- **EXERCISE INPUT**:
◇ ◇ ◇ ◇

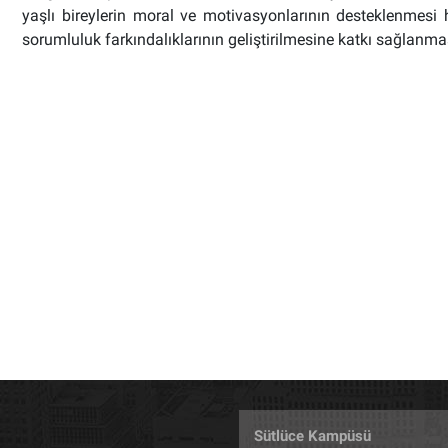
yaşlı bireylerin moral ve motivasyonlarının desteklenmesi h
sorumluluk farkındalıklarının geliştirilmesine katkı sağlan
Sütlüce Kampüsü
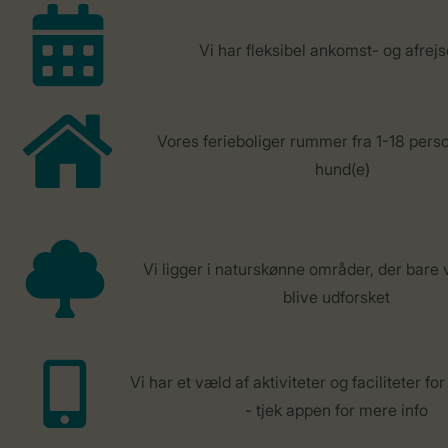
Vi har fleksibel ankomst- og afre
Vores ferieboliger rummer fra 1-18 perso
hund(e)
Vi ligger i naturskønne områder, der bare 
blive udforsket
Vi har et væld af aktiviteter og faciliteter f
- tjek appen for mere info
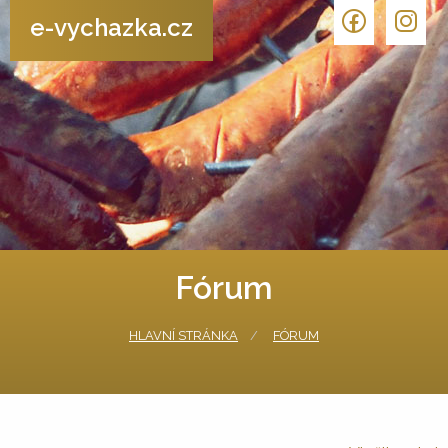
e-vychazka.cz
Fórum
HLAVNÍ STRÁNKA
FÓRUM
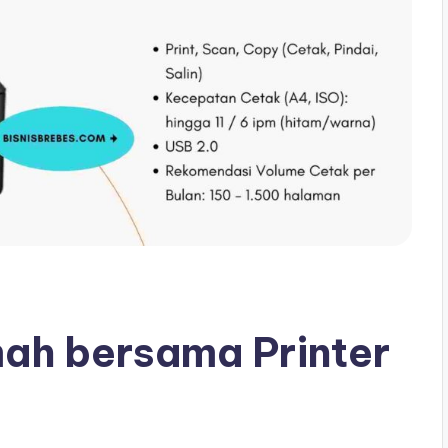
mah bersama Printer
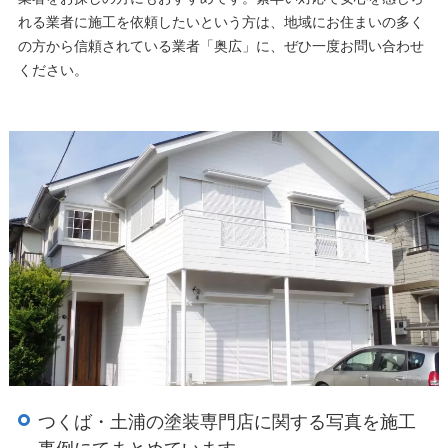
れる業者に施工を依頼したいという方は、地域にお住まいの多く
の方から信頼されている業者「奥広」に、ぜひ一度お問い合わせ
ください。
つくば・土浦の塗装専門店に関する写真を施工
事例にてまとめています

◇ ◇ ◇ ◇

- **WORK REQUIRED**:
Above are entries with pictures among them. Write out exactly the lines from the one containing "Vi har fleksibel ankomst- og afre" through the one containing "mah bersama Printer", ends included, and leave those pictures out.

- **FINAL ANSWER**:
Vi har fleksibel ankomst- og afre
Vores ferieboliger rummer fra 1-18 perso
hund(e)
Vi ligger i naturskønne områder, der bare 
blive udforsket
Vi har et væld af aktiviteter og faciliteter f
- tjek appen for mere info
e-vychazka.cz
Fórum
HLAVNÍ STRÁNKA
FÓRUM
mah bersama Printer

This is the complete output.